I have about 3.5GB worth of data that I need to get statistics from, all split up into about 71MB files, with an (approximately) equal number of samples. From this data, I would like to gather mean and standard deviation. Parsing the entirety of the standard deviation is probably a bad idea, since it's 3.5GB.
However, I know that with mean, I can at least (with some accuracy, since they're approximately the same size), take the average for each file, and then take the average of each of those sub-averages.
With standard deviation, it's a little more tricky, though. I've taken some time to run tests and found out that the standard deviation of a large sample size seems to be approximately similar to the average of the standard deviations of equivalently sized smaller chunks of samples. Does this actually hold true, or was that just a coincidence within the few tests that I've run?

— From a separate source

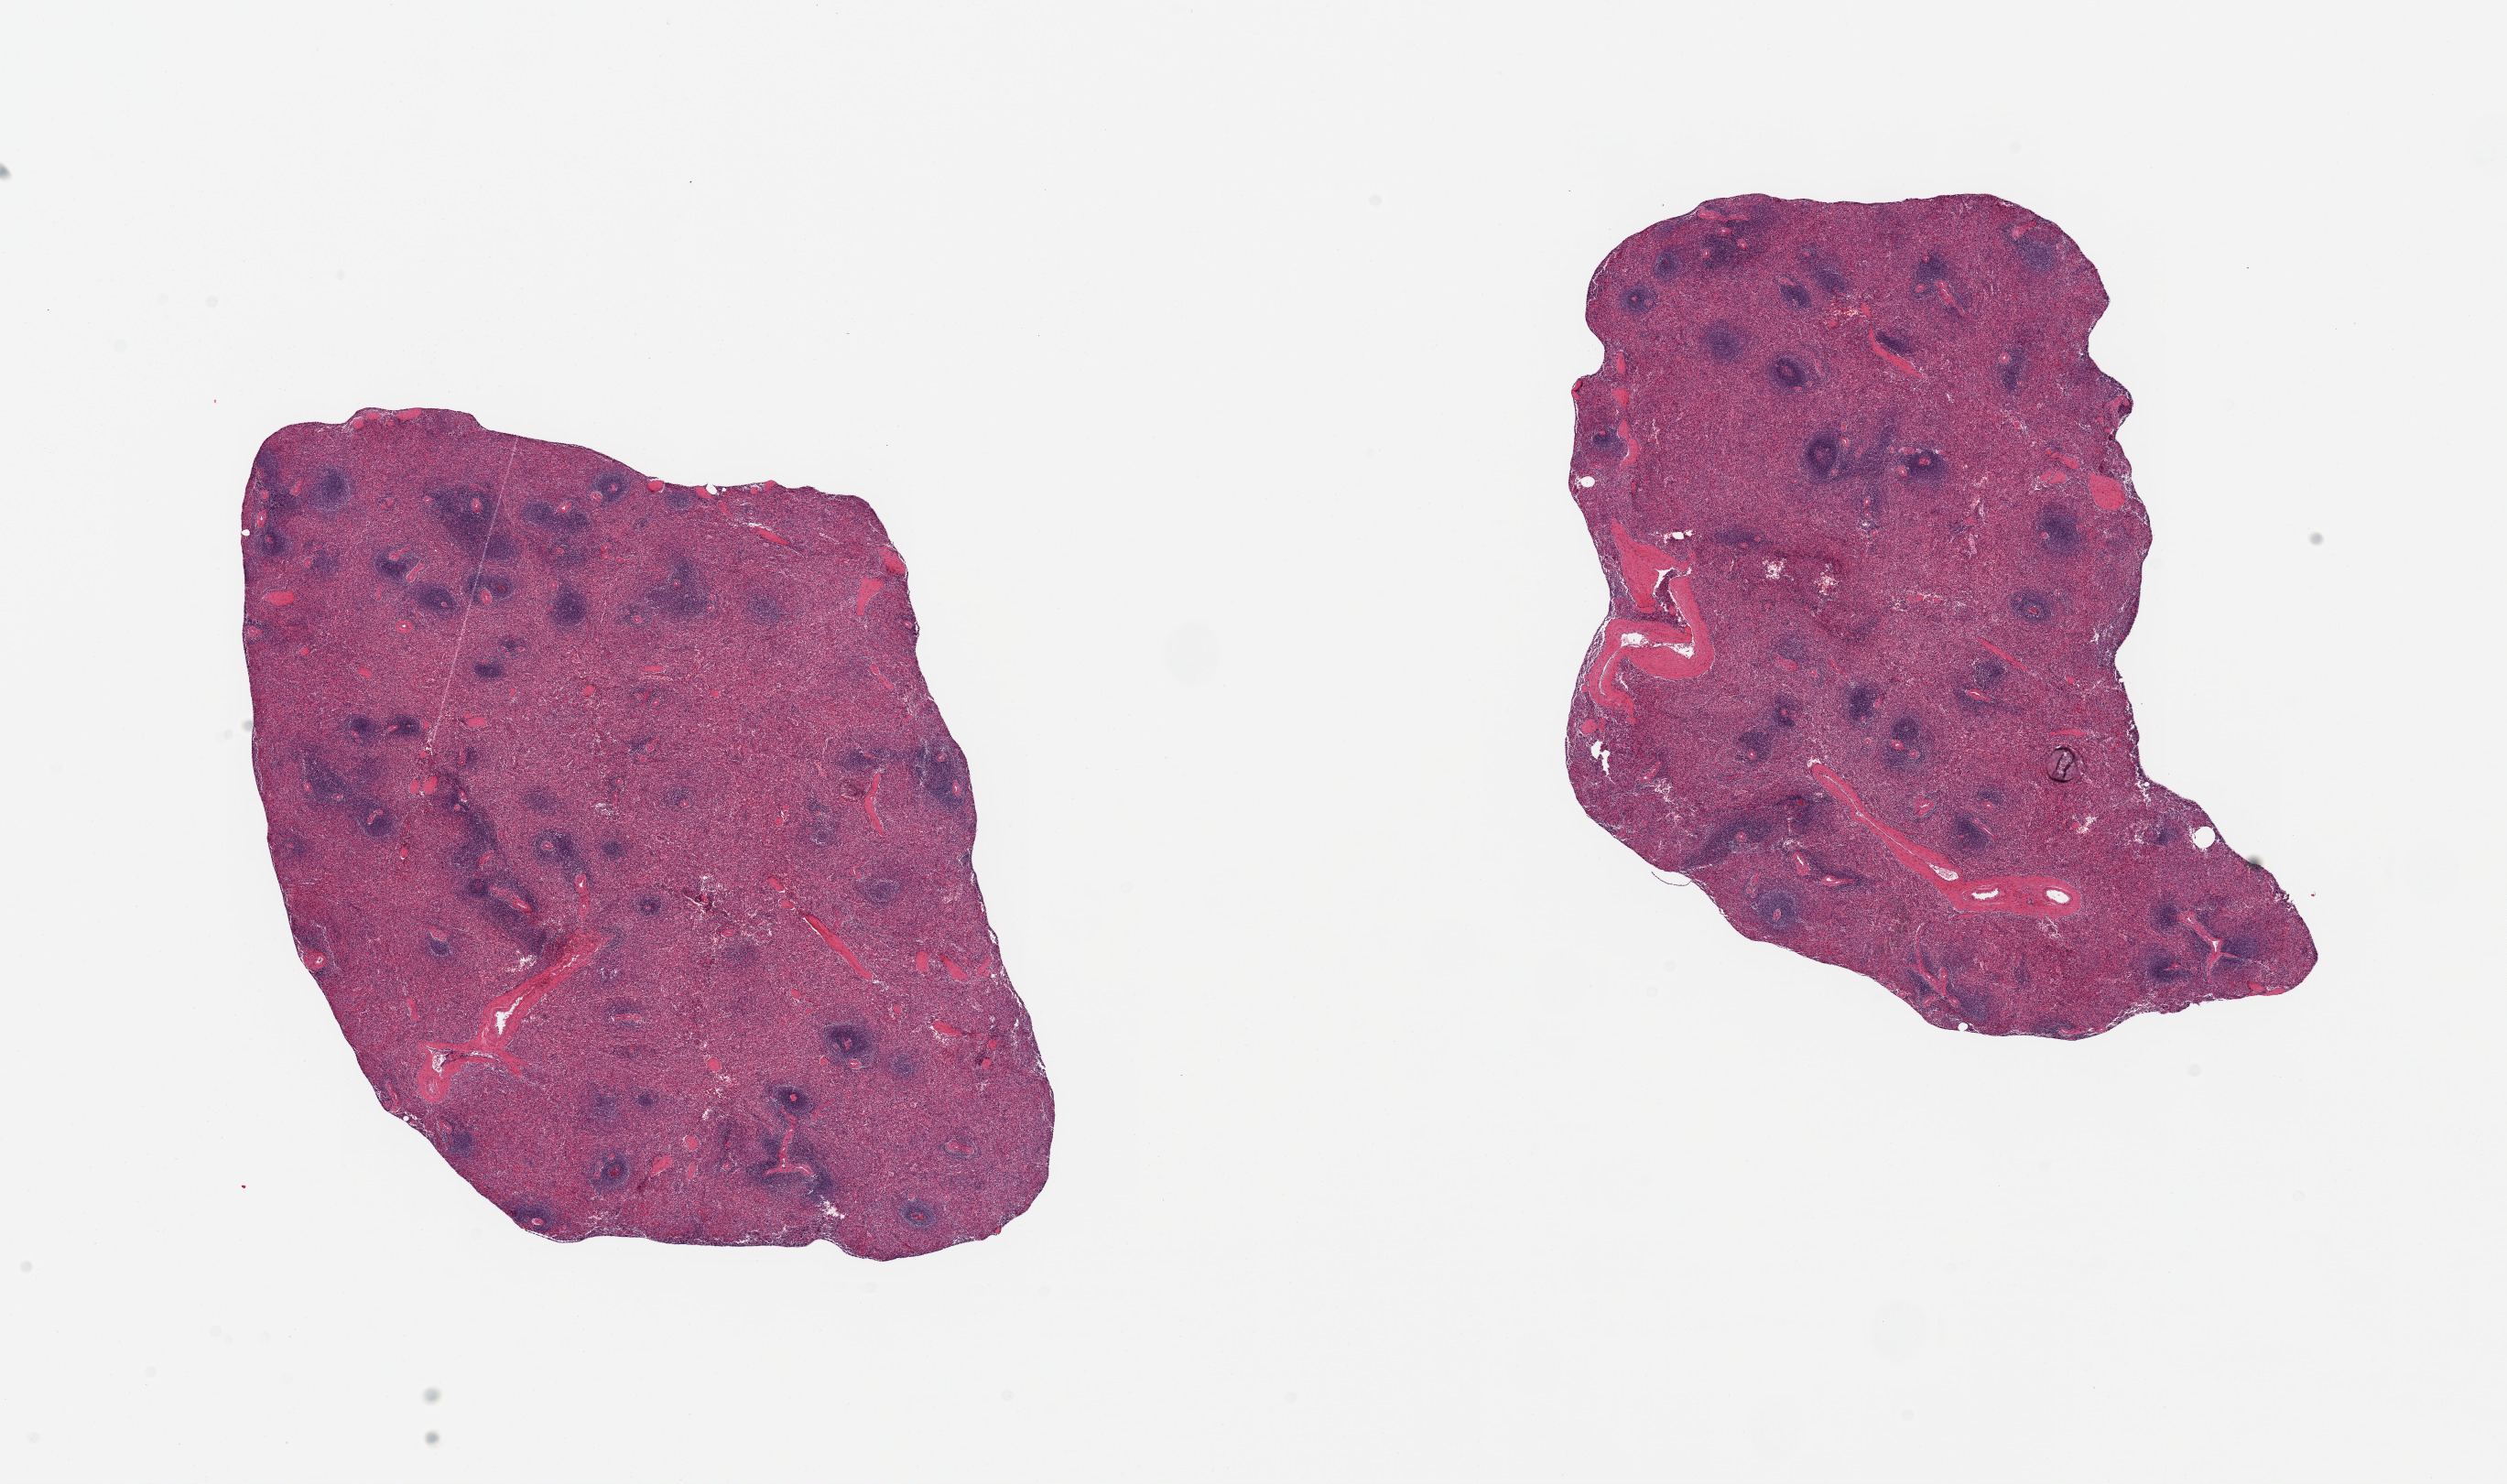
Whole-slide image, H&E stain — low-resolution overview of the scanned area, about 21.7 x 12.8 mm, PAXgene-fixed paraffin-embedded (PFPE) section, section of spleen (target tissue), tissue donor sample. Donor: female.
Pathologist's review note for this sample: 2 pieces; not congested.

If it does hold true, then can I calculate what my percent error is probably going to be? Finally, is there a more accurate way to test for standard deviation that doesn't require me mulling over 3.5GB of data at a time?
You have a sampling problem. I would treat your large sample as a population, and then sample from that. First take a random sample of data, and test that the data is normally distributed and free of outliers. Then compute the sample standard deviation along with confidence intervals using a chi-square distribution.
$$\sqrt{\frac{(n-1)s^2}{\chi^2\left(df,\frac{\alpha}{2}\right)}} < \sigma < \sqrt{\frac{(n-1)s^2}{\chi^2\left(df,1-\frac{\alpha}{2}\right)}}$$
Bear in mind that there will always be a margin of error unless you compute the entire population, which seems impractical in your case.